• _Task statement_:
When the string "down" is part of a line below, that line should be copied.

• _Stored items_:
=== Section Start ===

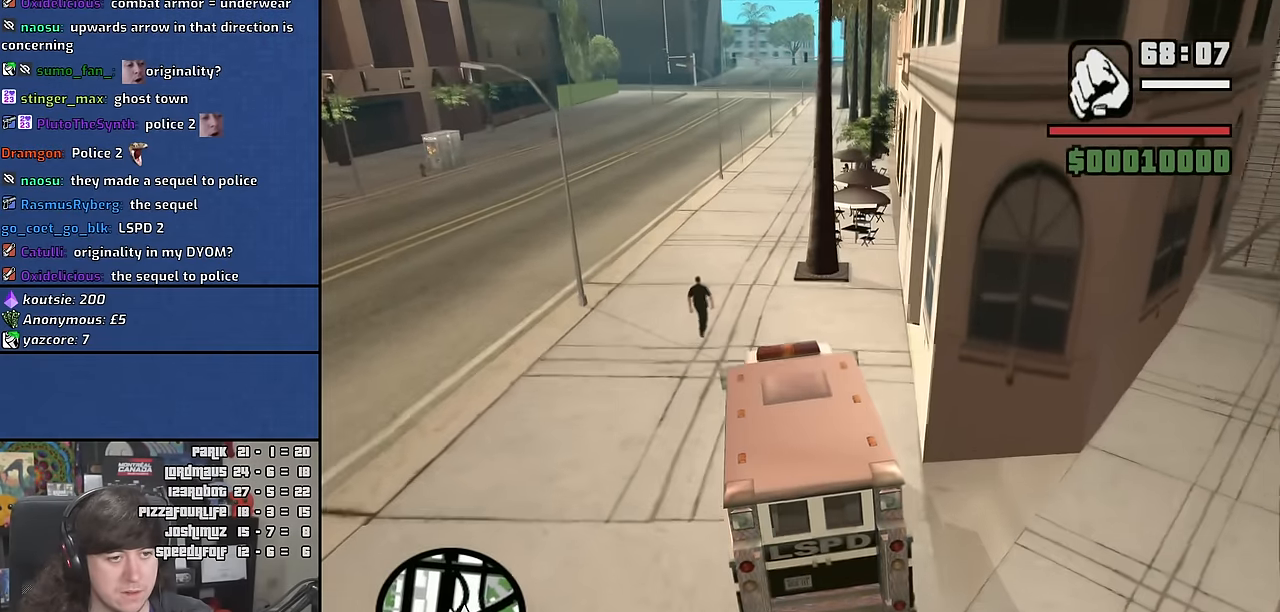
{"keys": ["w"], "mouse": [], "events": []}
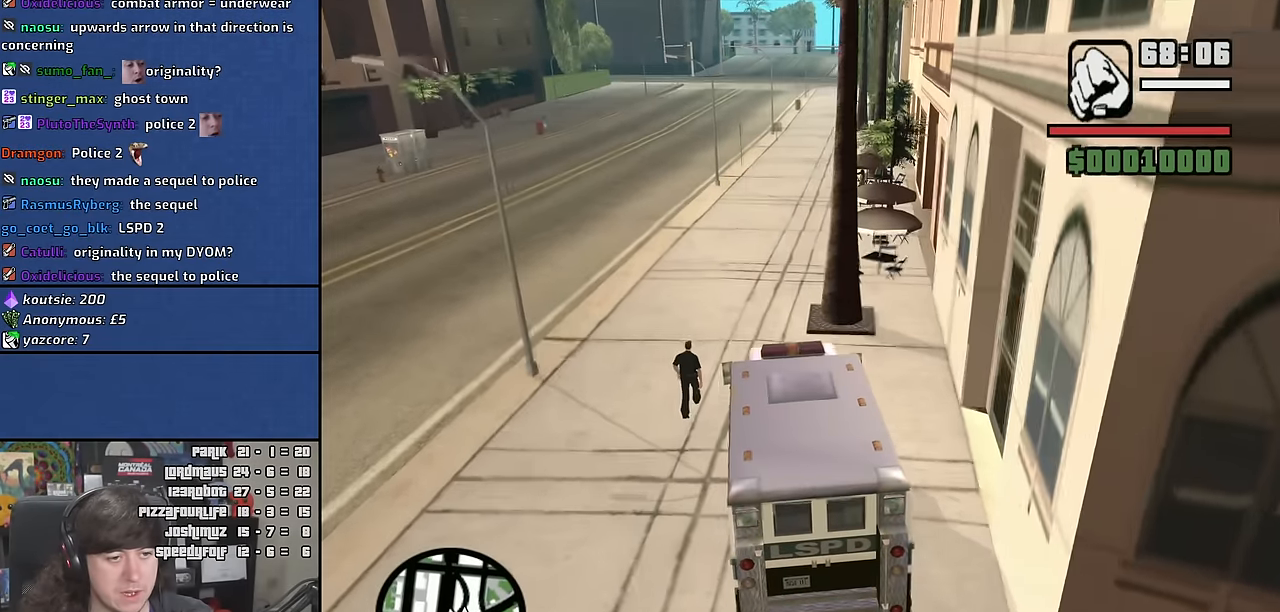
{"keys": ["w"], "mouse": [], "events": [[67, "a", "down"], [184, "a", "up"]]}
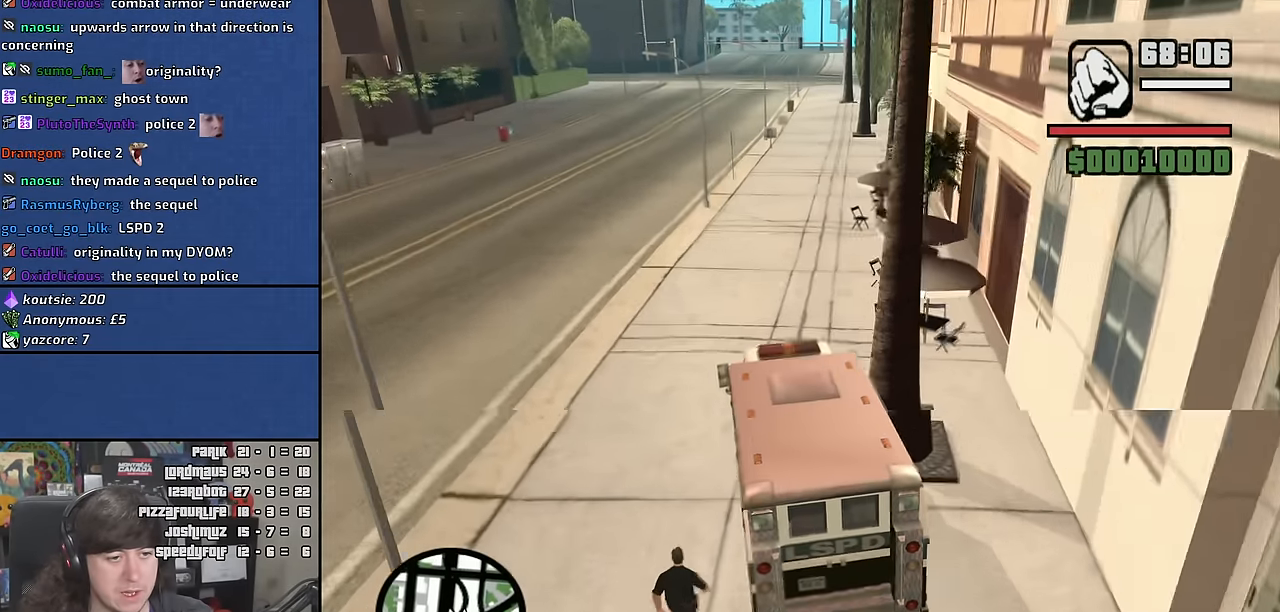
{"keys": ["w"], "mouse": [], "events": [[100, "d", "down"], [484, "d", "up"]]}
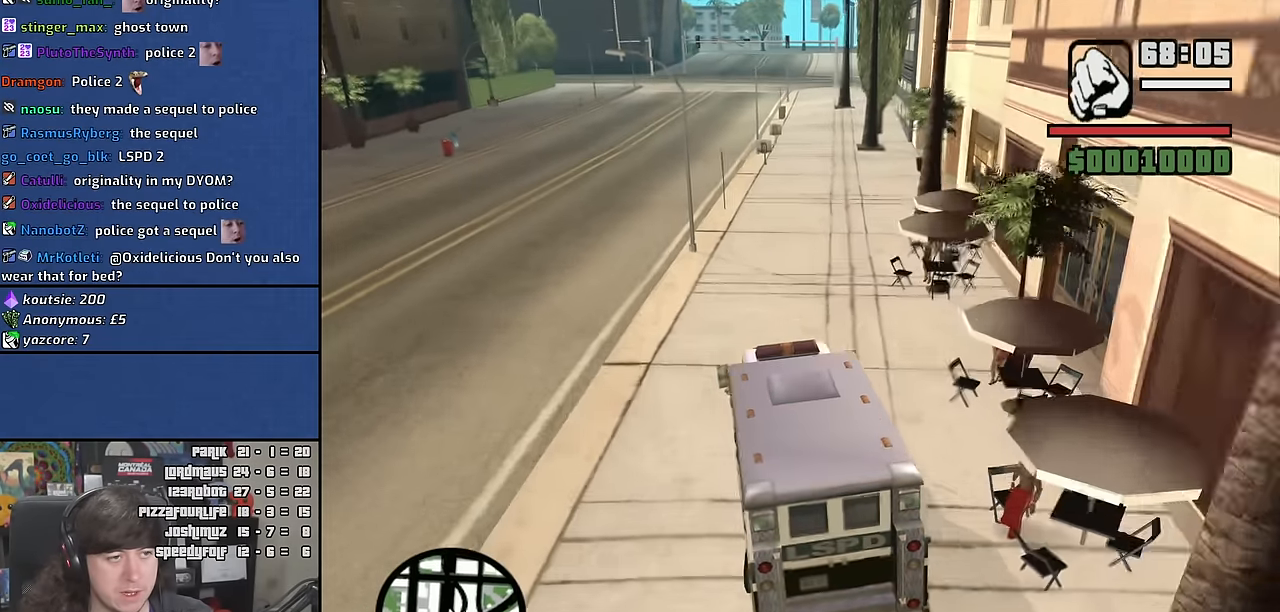
{"keys": ["w"], "mouse": [], "events": [[167, "d", "down"], [450, "d", "up"]]}
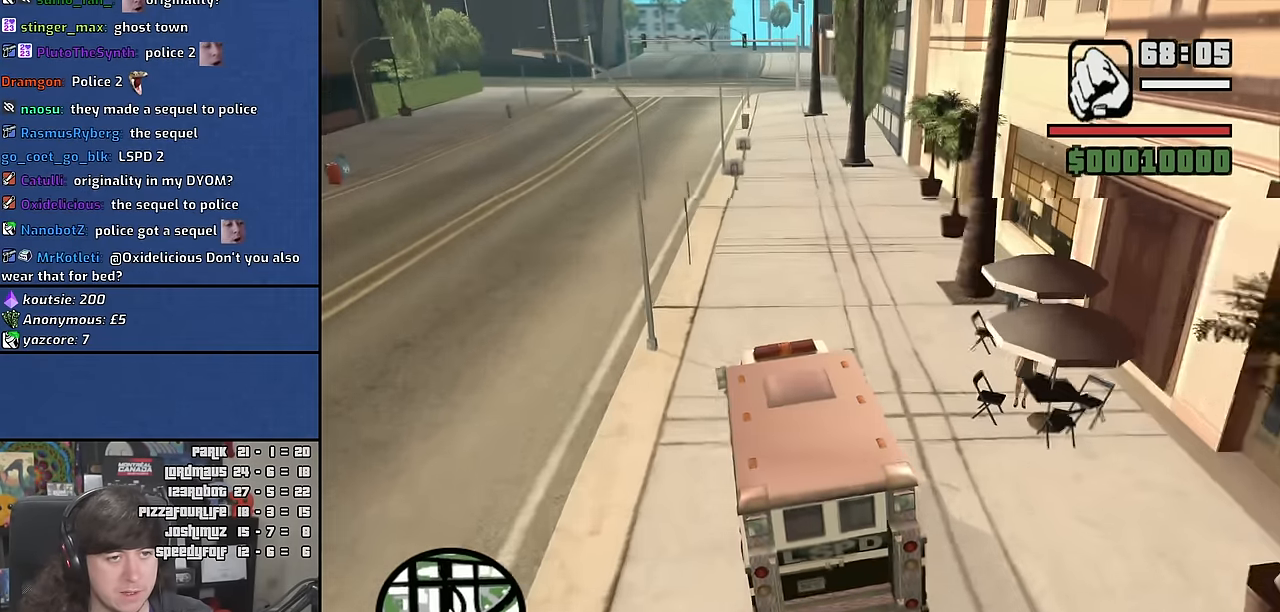
{"keys": ["w"], "mouse": [], "events": [[300, "d", "down"], [450, "d", "up"]]}
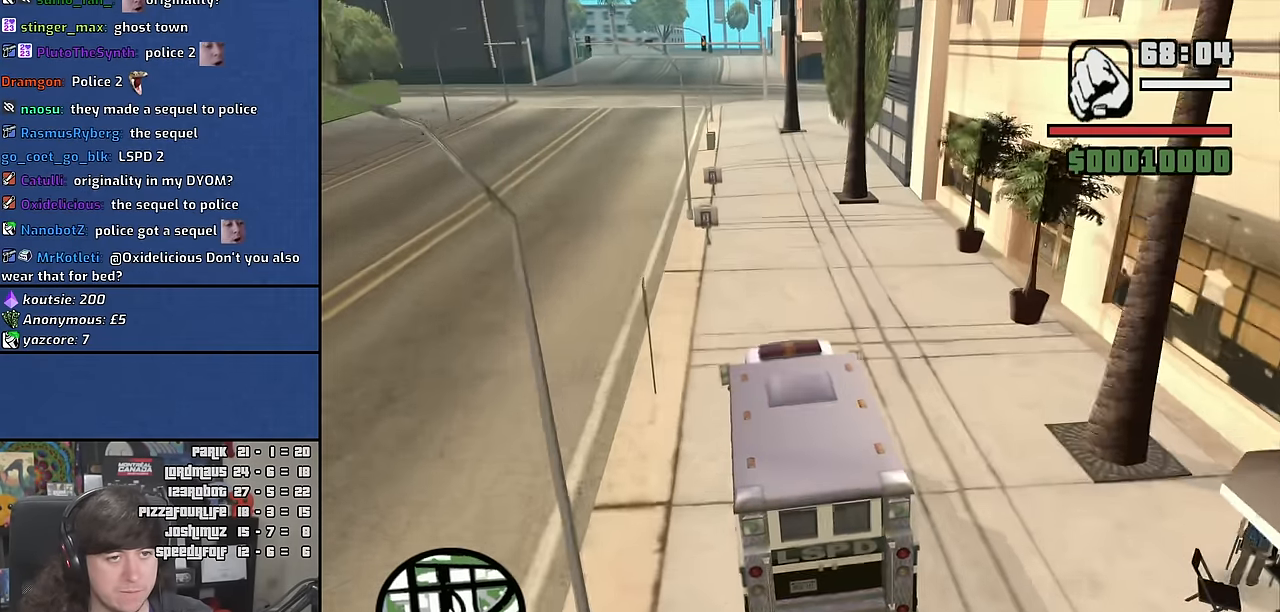
{"keys": ["w"], "mouse": [], "events": []}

=== Section End ===

• _Answer to the exercise_:
{"keys": ["w"], "mouse": [], "events": [[67, "a", "down"], [184, "a", "up"]]}
{"keys": ["w"], "mouse": [], "events": [[100, "d", "down"], [484, "d", "up"]]}
{"keys": ["w"], "mouse": [], "events": [[167, "d", "down"], [450, "d", "up"]]}
{"keys": ["w"], "mouse": [], "events": [[300, "d", "down"], [450, "d", "up"]]}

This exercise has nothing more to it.